- Country: United States
- Location: Riverside County, California
- Coordinates: 34°4′0″N 114°48′30″W﻿ / ﻿34.06667°N 114.80833°W
- Status: Proposed
- Construction cost: $750 million

Solar farm
- Type: CSP
- CSP technology: Solar power tower
- Site resource: 2,598 kWh/m^{2}/yr

Power generation
- Nameplate capacity: 150 MW
- Capacity factor: 34%
- Annual net output: 450 GW·h

External links
- Website: www.ricesolarenergy.com

= Rice Solar Energy Project =

Proposed solar power facility project for Rice Valley

The Rice Solar Energy Project was a 150 MW concentrating solar power facility project proposed for Rice Valley in the southern Mojave Desert, within Riverside County in southern California, United States.

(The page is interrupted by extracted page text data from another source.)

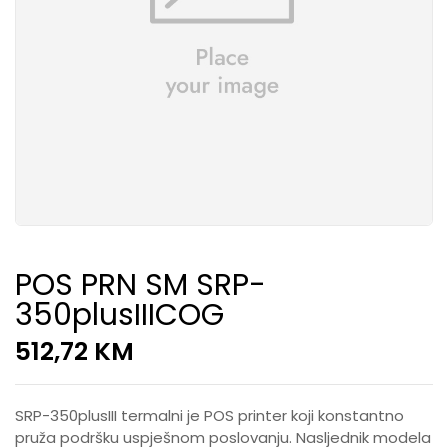
POS PRN SM SRP-
350plusIIICOG
512,72
KM
SRP-350plusIII termalni je POS printer koji konstantno
pruža podršku uspješnom poslovanju. Nasljednik modela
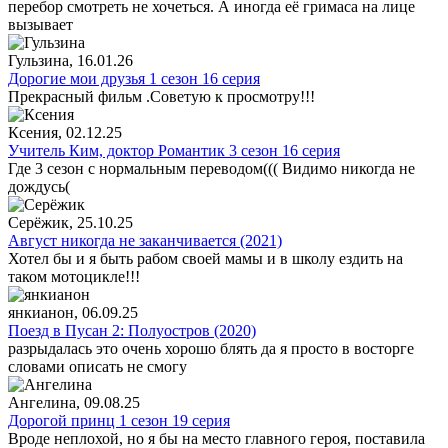
перебор смотреть не хочеться. А иногда её гримаса на лице
вызывает
Гульзина
, 16.01.26
Дорогие мои друзья 1 сезон 16 серия
Прекрасный фильм .Советую к просмотру!!!
Ксения
, 02.12.25
Учитель Ким, доктор Романтик 3 сезон 16 серия
Где 3 сезон с нормальным переводом((( Видимо никогда не
дождусь(
Серёжик
, 25.10.25
Август никогда не заканчивается (2021)
Хотел бы и я быть рабом своей мамы и в школу ездить на
таком мотоцикле!!!
янкианон
, 06.09.25
Поезд в Пусан 2: Полуостров (2020)
разрыдалась это очень хорошо блять да я просто в восторге
словами описать не смогу
Ангелина
, 09.08.25
Дорогой принц 1 сезон 19 серия
Вроде неплохой, но я бы на место главного героя, поставила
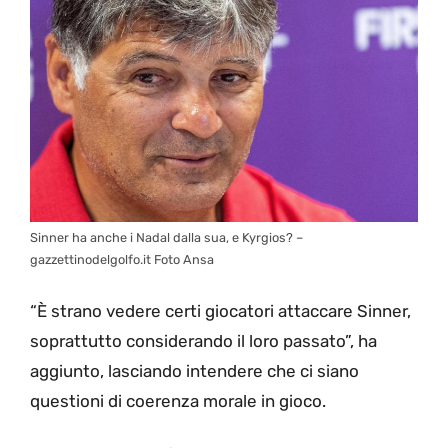
Sinner ha anche i Nadal dalla sua, e Kyrgios? –
gazzettinodelgolfo.it Foto Ansa
“È strano vedere certi giocatori attaccare Sinner,
soprattutto considerando il loro passato”, ha
aggiunto, lasciando intendere che ci siano
questioni di coerenza morale in gioco.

It was put on indefinite hold in 2014.

==Description==
Proposed by Rice Solar, a subsidiary of SolarReserve, the thermal power tower facility would have been located on 1410 acre of private land on the site of the former Rice Army Airfield, near the former settlement of Rice.

The project's innovative molten salt storage system was to capture solar energy and deliver power to the grid even after the sun goes down. The facility was "expected to power 68,000 homes, create up to 450 construction jobs, and generate more than $48 million in state and local tax revenue over the first 10 years of operation."

===Details===
The project was developed by Rice Solar Energy, LLC, a subsidiary of SolarReserve, LLC. The facility would have consisted of about 17,000 heliostats focused onto a central receiver tower with an overall height of 653 ft, and an integrated thermal storage system, which uses molten salt, a mixture of sodium nitrate and potassium nitrate, as heat carrier. The power plant would have been located on 1,410 acre of private land, with previously disturbed and natural habitat sections.

The project had undergone extensive environmental review and had proposed mitigations for environmental impacts from its construction and operation. SolarReserve was to fund the acquisition and enhancement of 1522 acre to compensate for impacts to desert tortoise habitat on private and public land.

In December 2011, Secretary of the Interior Ken Salazar approved a transmission line, access road and substation on public lands that will connect the Rice project to the power grid in California.

In January 2013, the California Public Utilities Commission (CPUC) approved SolarReserve's amended 25-year power purchase agreement (PPA) with Pacific Gas and Electric (PG&E).

===Indefinite hold===
As of October 2014, SolarReserve put the Rice Solar Project on "indefinite hold". The reason was the investment tax credit for renewable energy slated to drop from 30 percent to 10 percent at the end of 2016, and only available for projects that are fully online by then."